July 2018

DIAMOND GAL

世界を魅了した“永遠の妖精”
オードリー・ヘプバーン

text david smiedt

『ローマの休日』(1953年)で初めて映画の主役に抜擢されたオードリー・ヘプバーンは一躍脚光を浴び、アカデミー主演女優賞の他、英国アカデミー最優秀主演女優賞、ゴールデングローブ主演女優賞を受賞し、大成功を収めた。
photo by Getty Images

 ヘプバーンの代表作は、なんといっても1961年の映画『ティファニーで朝食を』である。当初はトルーマン・カポーティの原作に出てくる娼婦を彼女が演じるには清潔感がありすぎるのではないかと思われていたが、これが当たり役となる。

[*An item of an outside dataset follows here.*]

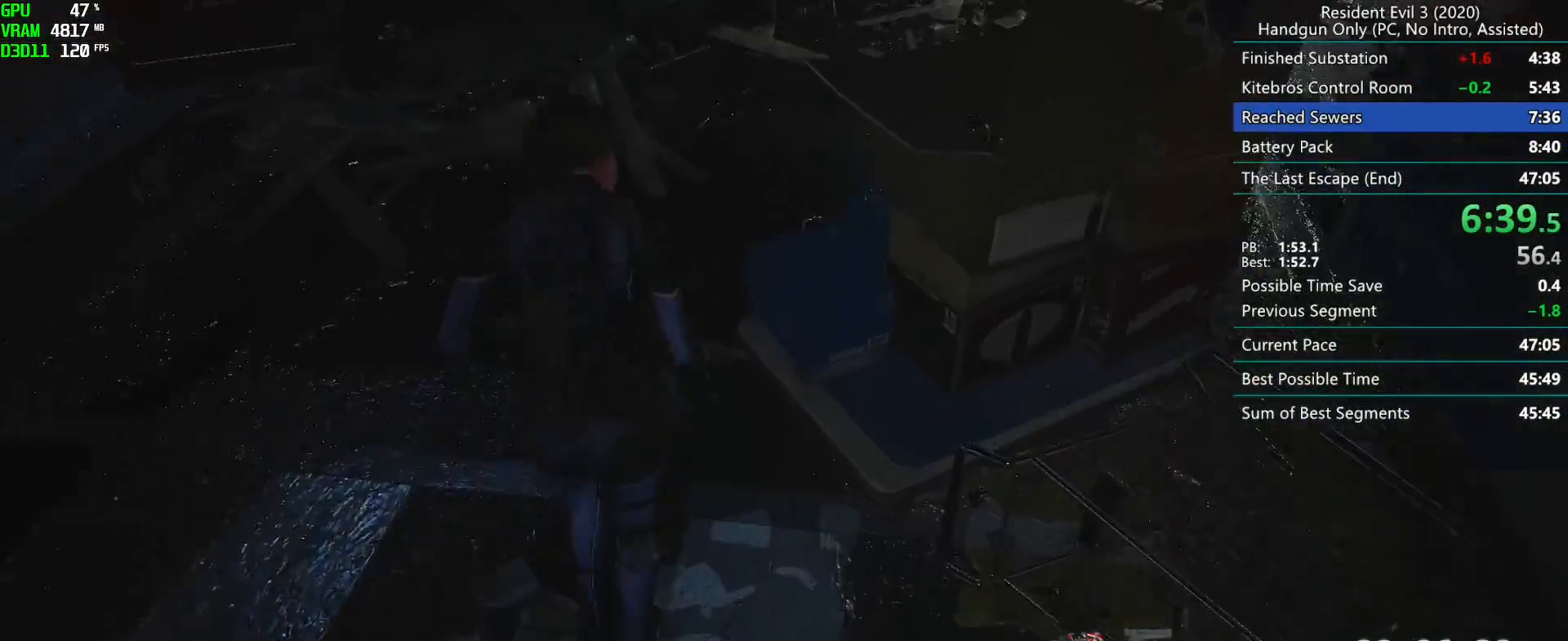
{"keys": ["r"], "mouse": [], "events": []}
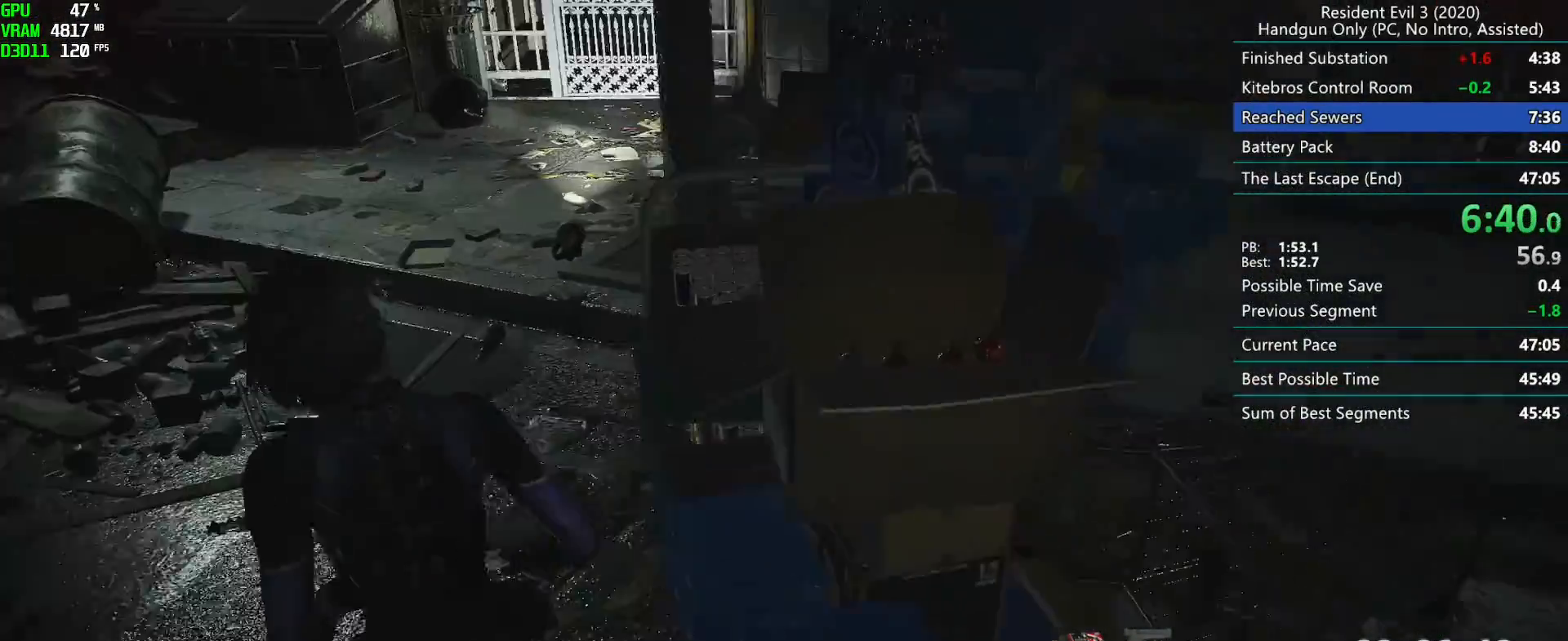
{"keys": ["r"], "mouse": [], "events": []}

 アメリカの4大アワードをもれなく受賞した名誉ある俳優「EGOT」(=エミー賞、グラミー賞、アカデミー賞、トニー賞)は歴史上12人しかいないが、ヘビースモーカーのホリー・ゴライトリー役を演じたオードリー・ヘプバーンもそのひとりである。キトンヒールを履いたコケティッシュなそのキャラクターは、ヒッチコック作品風の『シャレード』(1963年)、ミュージカルの『マイ・フェア・レディ』(1964年)、サスペンス映画『暗くなるまで待って』(1967年)にも受け継がれた。

永遠に憧れる女性像 妖精に例えられるオードリー・ヘプバーンの可憐なイメージを真似する人は多い。彼女の個性から滲み出る人間性や謙虚さは、あらゆる女性の共感を呼んだ。昔も今も、ポップカルチャーに計り知れない影響を与えているのだ。

 名曲「ムーン・リバー」をバックに、ブラックのカクテルドレスをまとい、宝石店の煌めくウインドウの前で厳しい現実から逃避する姿は、あらゆる女性の記憶に残っている。だが、彼女を単なるファッションアイコンとみなすのは失礼だ。